According to some resources, Lugosi was quite the practical joker in real life. If that were the case, it would certainly account for the ecstatic gleam that is present inside Bela's hypnotic eyes throughout his scenes in Broadminded. He was not only doing something he loved doing, but it was well outside of the perimeters of what recorded history has defined as his own personal everyday comfort zone. And when you also take note of the fact that the ill-fated Mr. Lugosi shares a romantic interest on-screen in the guise of another doomed performer - the lovely Thelma Todd - it makes Broadminded all the more fascinating to watch. Why, with Ms. Todd as his gal, it almost escalates Lugosi to a previously unforeseen plateau of greatness, where he can now somehow share a view with Todd's regular comedic beaus: Laurel & Hardy and The Marx Brothers.

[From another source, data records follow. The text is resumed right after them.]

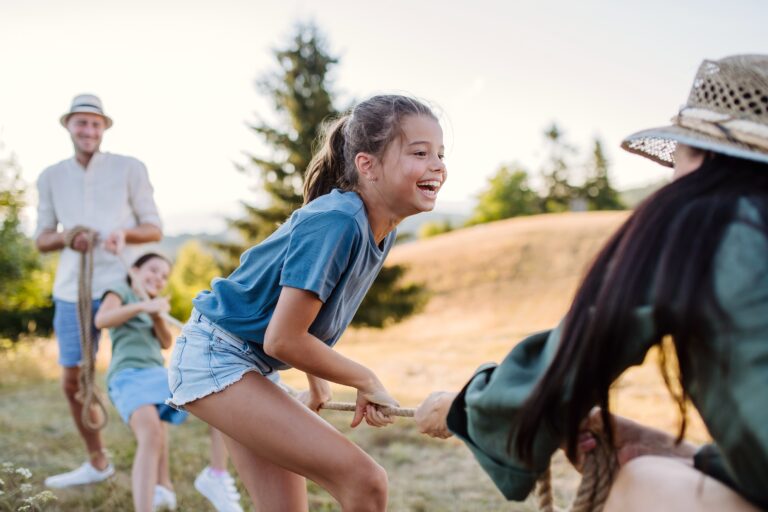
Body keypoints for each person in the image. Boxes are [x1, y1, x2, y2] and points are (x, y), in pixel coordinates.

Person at [415, 54, 768, 511]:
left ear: (698, 153)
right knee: (657, 463)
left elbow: (569, 360)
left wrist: (460, 408)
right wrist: (666, 445)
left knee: (641, 480)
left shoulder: (703, 220)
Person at [166, 94, 447, 511]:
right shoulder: (337, 221)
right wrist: (365, 379)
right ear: (366, 165)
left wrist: (317, 383)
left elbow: (306, 320)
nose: (438, 165)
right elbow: (283, 339)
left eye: (440, 154)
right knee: (366, 481)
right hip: (217, 358)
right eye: (420, 153)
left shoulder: (378, 228)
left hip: (247, 361)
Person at [35, 93, 163, 487]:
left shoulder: (129, 168)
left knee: (146, 373)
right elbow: (41, 239)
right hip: (73, 289)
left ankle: (161, 481)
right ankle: (97, 461)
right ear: (69, 126)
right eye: (81, 123)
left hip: (123, 285)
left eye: (95, 123)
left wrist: (122, 233)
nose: (88, 130)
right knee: (72, 380)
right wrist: (67, 238)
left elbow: (154, 228)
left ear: (103, 128)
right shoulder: (50, 176)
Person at [94, 253, 188, 511]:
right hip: (128, 374)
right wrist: (141, 307)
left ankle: (163, 485)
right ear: (134, 269)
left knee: (159, 429)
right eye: (153, 270)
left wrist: (156, 314)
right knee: (151, 432)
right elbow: (101, 320)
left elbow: (165, 342)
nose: (158, 278)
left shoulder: (152, 304)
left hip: (156, 372)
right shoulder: (120, 290)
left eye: (164, 276)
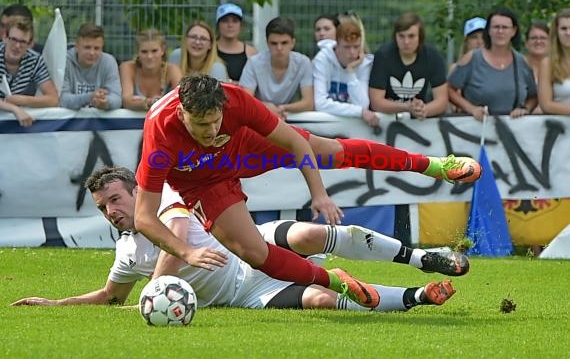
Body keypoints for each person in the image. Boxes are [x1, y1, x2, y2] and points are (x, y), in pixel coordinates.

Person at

(I know that might be a bit odd for you to picture, but I think Bela might just have a nice fat cigar waiting for me somewhere someday for pointing that one out here.)
Oddly enough, the rest of Broadminded doesn't offer quite what you'd expect considering the writers - Bert Kalmar and Harry Ruby - were the very same songwriting/screenwriting talent behind four of The Marx Brothers' best films (note co-star Grayce Hampton portraying a decidedly Margaret Dumont-esque role - one that is sadly never fully realized here; perhaps a lot of rewriting/editing took place?). This certainly isn't one of star Joe E. Brown's best, that's for sure. Nevertheless, the "real" comic star of the film does his best to deliver a laugh - and whether he's being chased down the halls of a posh hotel in his underwear by a crazed Lugosi, uttering a snarky quip out of his large mouth, or wooing the ladies with outrageous stories about his encounter with a deadly gorilla, Brown is most definitely game throughout. Director Mervyn LeRoy later went on to helm Thirty Seconds Over Tokyo and the creepy cult classic The Bad Seed.

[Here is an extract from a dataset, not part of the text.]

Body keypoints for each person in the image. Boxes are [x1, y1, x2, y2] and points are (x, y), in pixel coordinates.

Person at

Interestingly, the film's two lead (blonde) actresses - One Munson (as Collier's love-interest) and the undeniably cute Marjorie White - would later unfortunate, abrupt ends along with co-star, Thelma Todd. In fact, it appears that Margaret Livingston - who plays Collier's bride-to-be in the beginning of the film - was the only young female lead spared of whatever curse the casting of Bela Lugosi as a comedic foil have inadvertently caused here, and lived to the reasonably ripe age of 84.

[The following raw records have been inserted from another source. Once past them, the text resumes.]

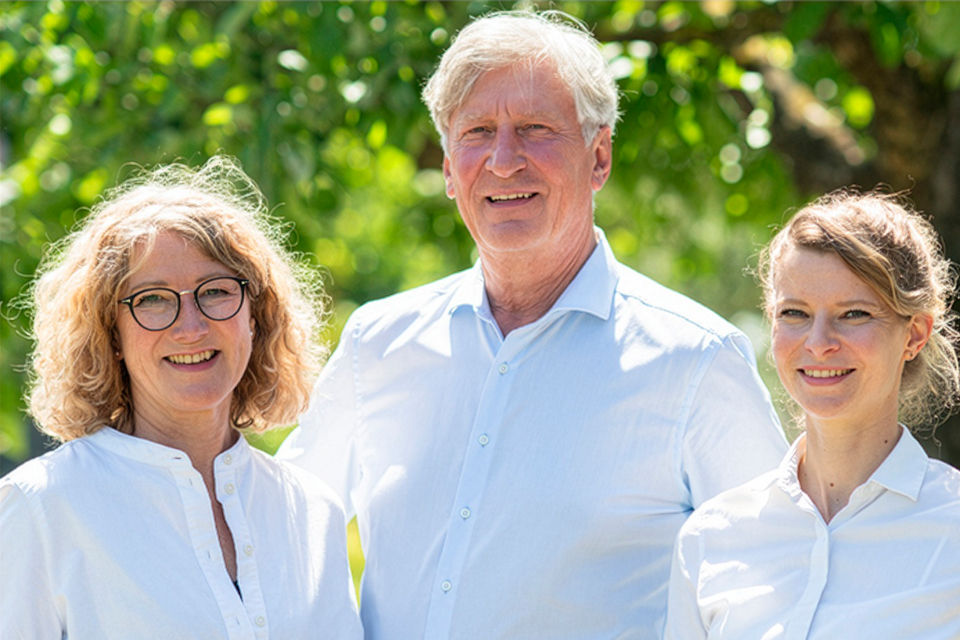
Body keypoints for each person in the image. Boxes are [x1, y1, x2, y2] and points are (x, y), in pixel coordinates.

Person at [279, 10, 786, 639]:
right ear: (446, 166)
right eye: (478, 131)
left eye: (535, 129)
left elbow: (772, 587)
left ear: (598, 157)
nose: (503, 159)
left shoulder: (697, 361)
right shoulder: (377, 343)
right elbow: (283, 538)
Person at [0, 156, 362, 639]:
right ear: (110, 335)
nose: (190, 327)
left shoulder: (312, 509)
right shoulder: (42, 507)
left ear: (255, 316)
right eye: (152, 299)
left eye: (215, 291)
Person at [665, 190, 960, 638]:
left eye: (854, 313)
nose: (819, 341)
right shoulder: (710, 538)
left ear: (914, 334)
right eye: (795, 313)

Wild theories about horror icons and comedy stars lounging it up in Heaven and bizarre speculations about curses aside, Broadminded deserves a nice long look by anyone who has ever taken an interest in Joe E. Brown, Bela Lugosi, Thelma Todd, or just doomed Hollywood starlets of the '30s in-general. The Warner Archive presents in its original theatrical aspect ratio of 1.37:1 with an as-clear-as-can-be-for-a-1931-Vitaphone-comedy mono soundtrack, and the image quality of the movie itself looks quite beautiful here. An original theatrical trailer - which, for some reason, makes no mention of co-star Lugosi whatsoever, despite his recent success in Dracula - is included as the MOD disc's sole (but nevertheless greatly appreciated) extra.